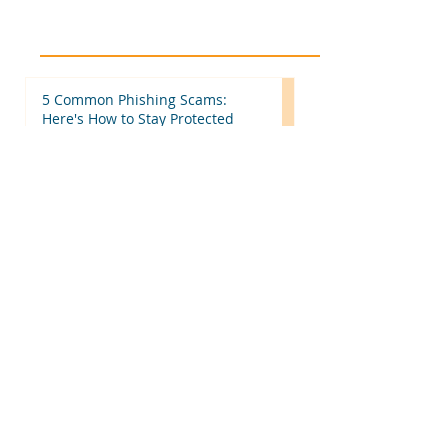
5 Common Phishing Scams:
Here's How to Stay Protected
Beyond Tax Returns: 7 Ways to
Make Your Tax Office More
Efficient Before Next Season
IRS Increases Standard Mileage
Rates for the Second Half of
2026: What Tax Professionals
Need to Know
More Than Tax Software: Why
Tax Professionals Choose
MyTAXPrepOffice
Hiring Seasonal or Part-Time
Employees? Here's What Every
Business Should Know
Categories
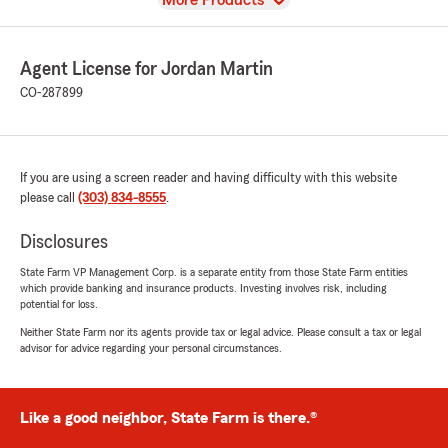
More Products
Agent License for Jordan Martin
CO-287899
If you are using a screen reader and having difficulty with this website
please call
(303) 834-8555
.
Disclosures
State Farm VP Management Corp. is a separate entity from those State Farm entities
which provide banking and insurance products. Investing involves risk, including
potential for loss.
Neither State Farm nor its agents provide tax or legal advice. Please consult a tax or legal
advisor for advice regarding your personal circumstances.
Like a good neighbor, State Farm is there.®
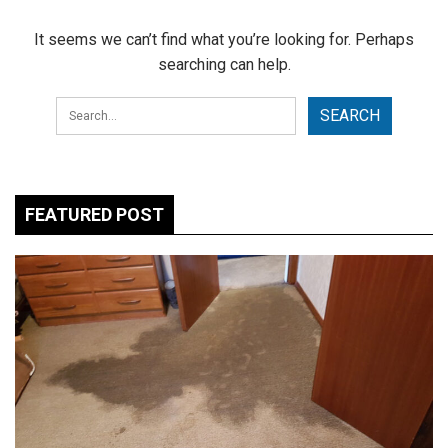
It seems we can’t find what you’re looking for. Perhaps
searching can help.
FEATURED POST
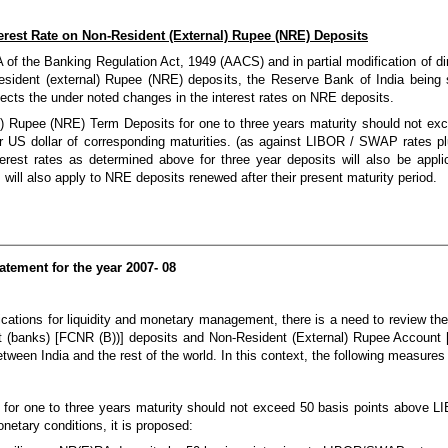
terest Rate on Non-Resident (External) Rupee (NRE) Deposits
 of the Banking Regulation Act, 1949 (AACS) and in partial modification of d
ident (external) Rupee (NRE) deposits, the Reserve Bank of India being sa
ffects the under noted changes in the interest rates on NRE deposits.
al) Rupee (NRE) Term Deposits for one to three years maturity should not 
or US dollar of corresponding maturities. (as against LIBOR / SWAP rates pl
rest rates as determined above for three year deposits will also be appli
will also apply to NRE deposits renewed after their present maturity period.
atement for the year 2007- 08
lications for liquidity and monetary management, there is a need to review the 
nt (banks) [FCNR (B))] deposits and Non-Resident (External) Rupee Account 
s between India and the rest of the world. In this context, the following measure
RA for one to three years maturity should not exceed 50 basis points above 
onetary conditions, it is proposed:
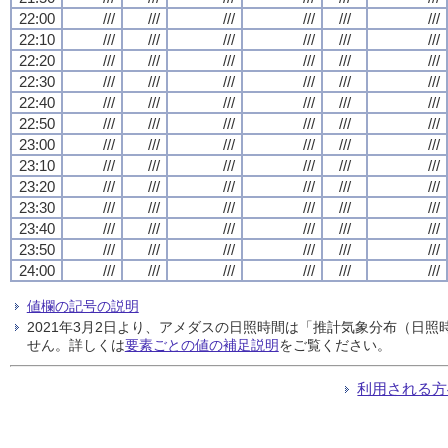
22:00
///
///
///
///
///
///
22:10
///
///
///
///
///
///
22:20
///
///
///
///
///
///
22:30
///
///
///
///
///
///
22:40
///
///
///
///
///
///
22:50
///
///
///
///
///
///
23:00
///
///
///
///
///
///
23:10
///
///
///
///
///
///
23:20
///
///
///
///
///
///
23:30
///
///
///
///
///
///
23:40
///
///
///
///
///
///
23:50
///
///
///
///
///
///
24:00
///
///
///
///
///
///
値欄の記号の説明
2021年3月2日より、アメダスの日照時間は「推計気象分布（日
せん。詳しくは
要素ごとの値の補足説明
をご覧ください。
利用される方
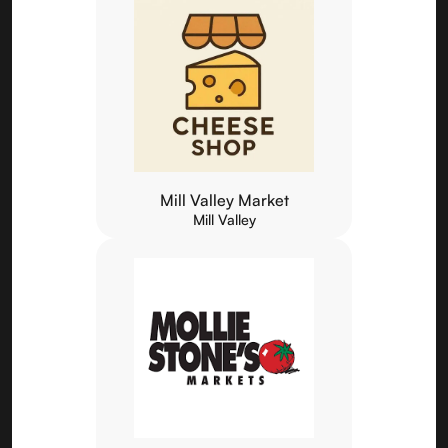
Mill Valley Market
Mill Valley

* * *

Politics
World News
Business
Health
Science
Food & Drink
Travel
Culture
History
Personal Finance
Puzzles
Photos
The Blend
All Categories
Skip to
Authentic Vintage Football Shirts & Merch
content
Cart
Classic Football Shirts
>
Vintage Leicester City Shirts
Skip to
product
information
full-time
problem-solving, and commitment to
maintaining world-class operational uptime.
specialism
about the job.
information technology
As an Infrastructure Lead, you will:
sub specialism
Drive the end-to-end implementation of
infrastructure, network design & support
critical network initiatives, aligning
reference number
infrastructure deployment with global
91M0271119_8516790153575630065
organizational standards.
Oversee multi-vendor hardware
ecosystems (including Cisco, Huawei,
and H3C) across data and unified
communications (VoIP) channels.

#### PROMPT:
Reproduce the listing above from the line that holds "5 Common Phishing" through the line that holds "s between India", both included, with the pictures left out.

#### ANSWER SECTION:
5 Common Phishing Scams:
Here's How to Stay Protected
Beyond Tax Returns: 7 Ways to
Make Your Tax Office More
Efficient Before Next Season
IRS Increases Standard Mileage
Rates for the Second Half of
2026: What Tax Professionals
Need to Know
More Than Tax Software: Why
Tax Professionals Choose
MyTAXPrepOffice
Hiring Seasonal or Part-Time
Employees? Here's What Every
Business Should Know
Categories
More Products
Agent License for Jordan Martin
CO-287899
If you are using a screen reader and having difficulty with this website
please call
(303) 834-8555
.
Disclosures
State Farm VP Management Corp. is a separate entity from those State Farm entities
which provide banking and insurance products. Investing involves risk, including
potential for loss.
Neither State Farm nor its agents provide tax or legal advice. Please consult a tax or legal
advisor for advice regarding your personal circumstances.
Like a good neighbor, State Farm is there.®
It seems we can’t find what you’re looking for. Perhaps
searching can help.
FEATURED POST
terest Rate on Non-Resident (External) Rupee (NRE) Deposits
 of the Banking Regulation Act, 1949 (AACS) and in partial modification of d
ident (external) Rupee (NRE) deposits, the Reserve Bank of India being sa
ffects the under noted changes in the interest rates on NRE deposits.
al) Rupee (NRE) Term Deposits for one to three years maturity should not 
or US dollar of corresponding maturities. (as against LIBOR / SWAP rates pl
rest rates as determined above for three year deposits will also be appli
will also apply to NRE deposits renewed after their present maturity period.
atement for the year 2007- 08
lications for liquidity and monetary management, there is a need to review the 
nt (banks) [FCNR (B))] deposits and Non-Resident (External) Rupee Account 
s between India and the rest of the world. In this context, the following measure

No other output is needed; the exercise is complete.